Von Maximilian Hamm 

Kevin Sessa, jetzt 20, spielt mit dem 1. FC Heidenheim auch künftig Zweitliga-Fußball.

Kevin Sessa Foto: /Privat
Kevin Sessa Foto: /Privat

Fellbach/Heidenheim - Dominic Sessa war nach Heidenheim gefahren zu seinem jüngeren Bruder Kevin, der am Montag 20 Jahre alt wurde. Mit seinen Eltern, die in Fellbach wohnen, und ein paar Freunden versammelte er sich vor dem Fernseher. Der Jubilar dagegen war nicht da. Er war aber ganz in der Nähe, im Stadion, wo er sich selbst das größte Geburtstagsgeschenk machen wollte – den Aufstieg in die erste Bundesliga. Doch die Fußballer des 1. FC Heidenheim scheiterten knapp, am Ende fehlte ihnen ein Treffer. Im Rückspiel der Relegation trennte sich der Tabellendritte der zweiten Bundesliga vom Erstliga-Drittletzten Werder Bremen mit einem 2:2-Unentschieden; nach dem torlosen Remis im Hinspiel reichte das nicht für Kevin Sessa und seine Mitspieler, um den größten Erfolg in der Vereinsgeschichte zu erreichen. Und so fiel am Montagabend nicht nur die Aufstiegsfeier aus, sondern auch die Geburtstagsfeier.

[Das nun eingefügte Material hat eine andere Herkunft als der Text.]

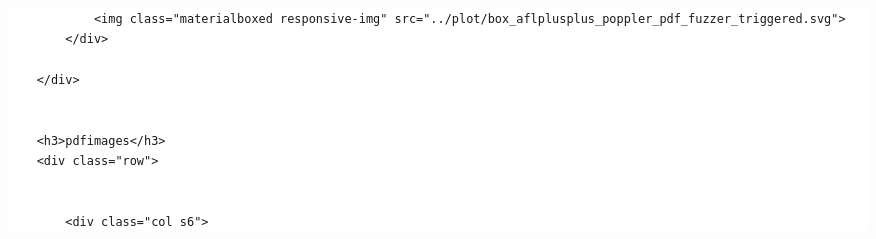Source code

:                 <img class="materialboxed responsive-img" src="../plot/box_aflplusplus_poppler_pdf_fuzzer_triggered.svg">
            </div>
        
        </div>
    
        
        <h3>pdfimages</h3>
        <div class="row">
        
            
            <div class="col s6">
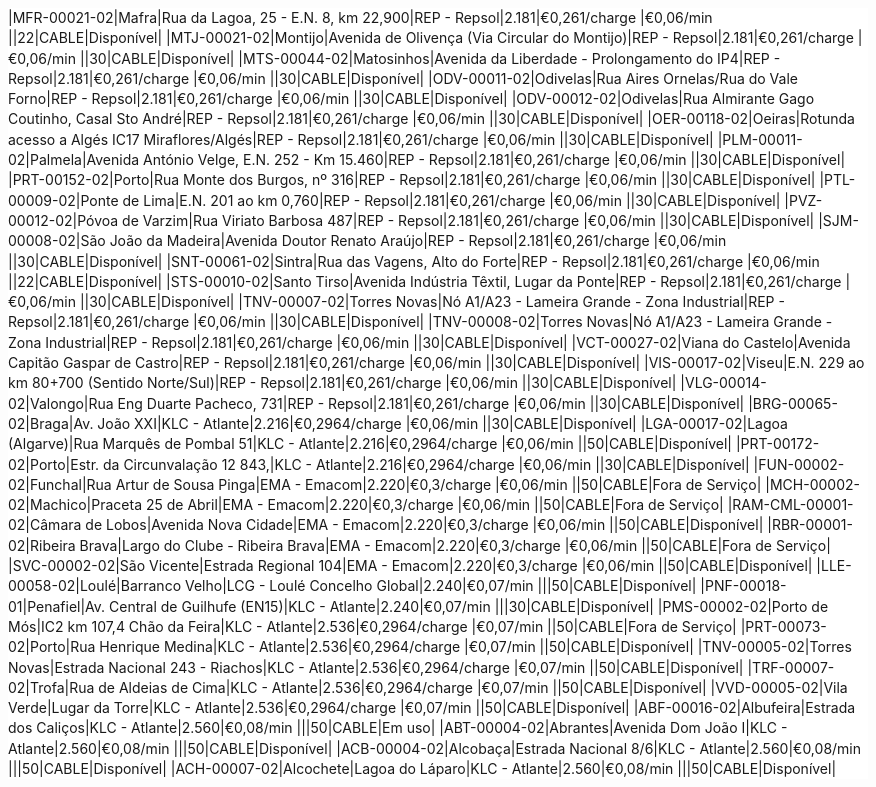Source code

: |MFR-00021-02|Mafra|Rua da Lagoa, 25 - E.N. 8, km 22,900|REP - Repsol|2.181|€0,261/charge |€0,06/min ||22|CABLE|Disponível|
|MTJ-00021-02|Montijo|Avenida de Olivença (Via Circular do Montijo)|REP - Repsol|2.181|€0,261/charge |€0,06/min ||30|CABLE|Disponível|
|MTS-00044-02|Matosinhos|Avenida da Liberdade - Prolongamento do IP4|REP - Repsol|2.181|€0,261/charge |€0,06/min ||30|CABLE|Disponível|
|ODV-00011-02|Odivelas|Rua Aires Ornelas/Rua do Vale Forno|REP - Repsol|2.181|€0,261/charge |€0,06/min ||30|CABLE|Disponível|
|ODV-00012-02|Odivelas|Rua Almirante Gago Coutinho, Casal Sto André|REP - Repsol|2.181|€0,261/charge |€0,06/min ||30|CABLE|Disponível|
|OER-00118-02|Oeiras|Rotunda acesso a Algés IC17 Miraflores/Algés|REP - Repsol|2.181|€0,261/charge |€0,06/min ||30|CABLE|Disponível|
|PLM-00011-02|Palmela|Avenida António Velge, E.N. 252 - Km 15.460|REP - Repsol|2.181|€0,261/charge |€0,06/min ||30|CABLE|Disponível|
|PRT-00152-02|Porto|Rua Monte dos Burgos, nº 316|REP - Repsol|2.181|€0,261/charge |€0,06/min ||30|CABLE|Disponível|
|PTL-00009-02|Ponte de Lima|E.N. 201 ao km 0,760|REP - Repsol|2.181|€0,261/charge |€0,06/min ||30|CABLE|Disponível|
|PVZ-00012-02|Póvoa de Varzim|Rua Viriato Barbosa 487|REP - Repsol|2.181|€0,261/charge |€0,06/min ||30|CABLE|Disponível|
|SJM-00008-02|São João da Madeira|Avenida Doutor Renato Araújo|REP - Repsol|2.181|€0,261/charge |€0,06/min ||30|CABLE|Disponível|
|SNT-00061-02|Sintra|Rua das Vagens, Alto do Forte|REP - Repsol|2.181|€0,261/charge |€0,06/min ||22|CABLE|Disponível|
|STS-00010-02|Santo Tirso|Avenida Indústria Têxtil, Lugar da Ponte|REP - Repsol|2.181|€0,261/charge |€0,06/min ||30|CABLE|Disponível|
|TNV-00007-02|Torres Novas|Nó A1/A23 - Lameira Grande - Zona Industrial|REP - Repsol|2.181|€0,261/charge |€0,06/min ||30|CABLE|Disponível|
|TNV-00008-02|Torres Novas|Nó A1/A23 - Lameira Grande - Zona Industrial|REP - Repsol|2.181|€0,261/charge |€0,06/min ||30|CABLE|Disponível|
|VCT-00027-02|Viana do Castelo|Avenida Capitão Gaspar de Castro|REP - Repsol|2.181|€0,261/charge |€0,06/min ||30|CABLE|Disponível|
|VIS-00017-02|Viseu|E.N. 229 ao km 80+700 (Sentido Norte/Sul)|REP - Repsol|2.181|€0,261/charge |€0,06/min ||30|CABLE|Disponível|
|VLG-00014-02|Valongo|Rua Eng Duarte Pacheco, 731|REP - Repsol|2.181|€0,261/charge |€0,06/min ||30|CABLE|Disponível|
|BRG-00065-02|Braga|Av. João XXI|KLC - Atlante|2.216|€0,2964/charge |€0,06/min ||30|CABLE|Disponível|
|LGA-00017-02|Lagoa (Algarve)|Rua Marquês de Pombal 51|KLC - Atlante|2.216|€0,2964/charge |€0,06/min ||50|CABLE|Disponível|
|PRT-00172-02|Porto|Estr. da Circunvalação 12 843,|KLC - Atlante|2.216|€0,2964/charge |€0,06/min ||30|CABLE|Disponível|
|FUN-00002-02|Funchal|Rua Artur de Sousa Pinga|EMA - Emacom|2.220|€0,3/charge |€0,06/min ||50|CABLE|Fora de Serviço|
|MCH-00002-02|Machico|Praceta 25 de Abril|EMA - Emacom|2.220|€0,3/charge |€0,06/min ||50|CABLE|Fora de Serviço|
|RAM-CML-00001-02|Câmara de Lobos|Avenida Nova Cidade|EMA - Emacom|2.220|€0,3/charge |€0,06/min ||50|CABLE|Disponível|
|RBR-00001-02|Ribeira Brava|Largo do Clube - Ribeira Brava|EMA - Emacom|2.220|€0,3/charge |€0,06/min ||50|CABLE|Fora de Serviço|
|SVC-00002-02|São Vicente|Estrada Regional 104|EMA - Emacom|2.220|€0,3/charge |€0,06/min ||50|CABLE|Disponível|
|LLE-00058-02|Loulé|Barranco Velho|LCG - Loulé Concelho Global|2.240|€0,07/min |||50|CABLE|Disponível|
|PNF-00018-01|Penafiel|Av. Central de Guilhufe (EN15)|KLC - Atlante|2.240|€0,07/min |||30|CABLE|Disponível|
|PMS-00002-02|Porto de Mós|IC2 km 107,4 Chão da Feira|KLC - Atlante|2.536|€0,2964/charge |€0,07/min ||50|CABLE|Fora de Serviço|
|PRT-00073-02|Porto|Rua Henrique Medina|KLC - Atlante|2.536|€0,2964/charge |€0,07/min ||50|CABLE|Disponível|
|TNV-00005-02|Torres Novas|Estrada Nacional 243 - Riachos|KLC - Atlante|2.536|€0,2964/charge |€0,07/min ||50|CABLE|Disponível|
|TRF-00007-02|Trofa|Rua de Aldeias de Cima|KLC - Atlante|2.536|€0,2964/charge |€0,07/min ||50|CABLE|Disponível|
|VVD-00005-02|Vila Verde|Lugar da Torre|KLC - Atlante|2.536|€0,2964/charge |€0,07/min ||50|CABLE|Disponível|
|ABF-00016-02|Albufeira|Estrada dos Caliços|KLC - Atlante|2.560|€0,08/min |||50|CABLE|Em uso|
|ABT-00004-02|Abrantes|Avenida Dom João I|KLC - Atlante|2.560|€0,08/min |||50|CABLE|Disponível|
|ACB-00004-02|Alcobaça|Estrada Nacional 8/6|KLC - Atlante|2.560|€0,08/min |||50|CABLE|Disponível|
|ACH-00007-02|Alcochete|Lagoa do Láparo|KLC - Atlante|2.560|€0,08/min |||50|CABLE|Disponível|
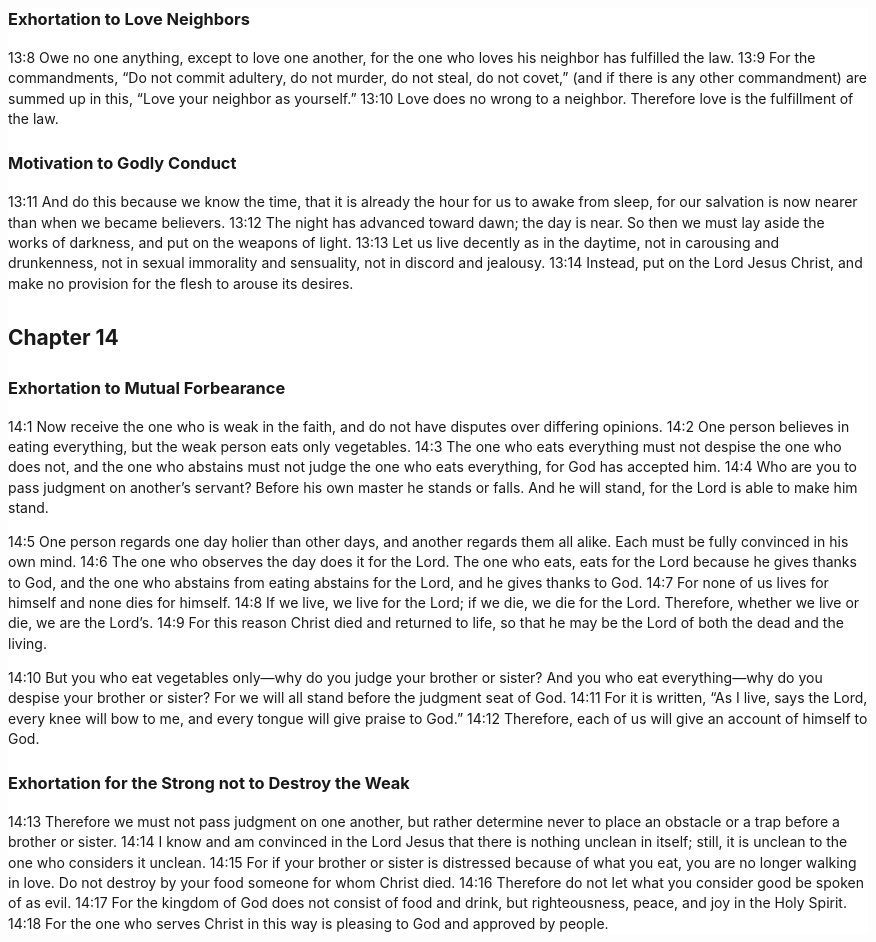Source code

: ### Exhortation to Love Neighbors

<a name="13:8">13:8</a> Owe no one anything, except to love one another, for the one who loves his neighbor has fulfilled the law. <a name="13:9">13:9</a> For the commandments, “Do not commit adultery, do not murder, do not steal, do not covet,” (and if there is any other commandment) are summed up in this, “Love your neighbor as yourself.” <a name="13:10">13:10</a> Love does no wrong to a neighbor. Therefore love is the fulfillment of the law.

### Motivation to Godly Conduct

<a name="13:11">13:11</a> And do this because we know the time, that it is already the hour for us to awake from sleep, for our salvation is now nearer than when we became believers. <a name="13:12">13:12</a> The night has advanced toward dawn; the day is near. So then we must lay aside the works of darkness, and put on the weapons of light. <a name="13:13">13:13</a> Let us live decently as in the daytime, not in carousing and drunkenness, not in sexual immorality and sensuality, not in discord and jealousy. <a name="13:14">13:14</a> Instead, put on the Lord Jesus Christ, and make no provision for the flesh to arouse its desires.

## Chapter 14

### Exhortation to Mutual Forbearance

<a name="14:1">14:1</a> Now receive the one who is weak in the faith, and do not have disputes over differing opinions. <a name="14:2">14:2</a> One person believes in eating everything, but the weak person eats only vegetables. <a name="14:3">14:3</a> The one who eats everything must not despise the one who does not, and the one who abstains must not judge the one who eats everything, for God has accepted him. <a name="14:4">14:4</a> Who are you to pass judgment on another’s servant? Before his own master he stands or falls. And he will stand, for the Lord is able to make him stand.

<a name="14:5">14:5</a> One person regards one day holier than other days, and another regards them all alike. Each must be fully convinced in his own mind. <a name="14:6">14:6</a> The one who observes the day does it for the Lord. The one who eats, eats for the Lord because he gives thanks to God, and the one who abstains from eating abstains for the Lord, and he gives thanks to God. <a name="14:7">14:7</a> For none of us lives for himself and none dies for himself. <a name="14:8">14:8</a> If we live, we live for the Lord; if we die, we die for the Lord. Therefore, whether we live or die, we are the Lord’s. <a name="14:9">14:9</a> For this reason Christ died and returned to life, so that he may be the Lord of both the dead and the living.

<a name="14:10">14:10</a> But you who eat vegetables only—why do you judge your brother or sister? And you who eat everything—why do you despise your brother or sister? For we will all stand before the judgment seat of God. <a name="14:11">14:11</a> For it is written, “As I live, says the Lord, every knee will bow to me, and every tongue will give praise to God.” <a name="14:12">14:12</a> Therefore, each of us will give an account of himself to God.

### Exhortation for the Strong not to Destroy the Weak

<a name="14:13">14:13</a> Therefore we must not pass judgment on one another, but rather determine never to place an obstacle or a trap before a brother or sister. <a name="14:14">14:14</a> I know and am convinced in the Lord Jesus that there is nothing unclean in itself; still, it is unclean to the one who considers it unclean. <a name="14:15">14:15</a> For if your brother or sister is distressed because of what you eat, you are no longer walking in love. Do not destroy by your food someone for whom Christ died. <a name="14:16">14:16</a> Therefore do not let what you consider good be spoken of as evil. <a name="14:17">14:17</a> For the kingdom of God does not consist of food and drink, but righteousness, peace, and joy in the Holy Spirit. <a name="14:18">14:18</a> For the one who serves Christ in this way is pleasing to God and approved by people.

Am vergangenen Donnerstag war die Freude bei Kevin Sessa dagegen noch groß: In der Mannschaftsbesprechung vor dem Hinspiel in Bremen erfuhr er von seinem Trainer Frank Schmidt, dass er von Beginn an spielen sollte. Erstmals in dieser Saison – und das in einem solch wichtigen Spiel. Zuvor war er lediglich zu Kurzeinsätzen gekommen. Bis zu seiner Auswechslung in der 59. Spielminute zeigte Kevin Sessa eine beherzte Vorstellung, sein Trainer lobte ihn. Am Montagabend saß Kevin Sessa zunächst auf der Bank, kam dann in der 68. Spielminute auf den Rasenplatz und fügte sich gut ins Spiel seiner Mannschaft ein. Tim Kleindienst erzielte wenig später auch den Ausgleichstreffer für den 1. FC Heidenheim, doch am Ende sollte es nicht reichen zum Aufstieg in die erste Liga. „Wenn man von draußen kommt, ist es immer schwierig, sich gleich zurechtzufinden, aber Kevin hat das super gemacht“, sagte Dominic Sessa, der jüngst vom Oberligisten SSV Reutlingen zum SV Fellbach in die Verbandsliga gewechselt war.

Nach dem Spiel blieb Kevin Sessa noch bei der Mannschaft, er wird jetzt ein paar Wochen Zeit bekommen, das Geschehen zu verarbeiten, bevor es dann mit der Vorbereitung auf die nächste Saison weitergeht. Sein Vertrag mit dem 1. FC Heidenheim läuft noch bis zum Sommer 2021. „In der nächsten Runde bekommt er hoffentlich noch mehr Einsatzzeit, der Trainer weiß ja jetzt noch mehr, was er an ihm hat“, sagt sein Bruder Dominic.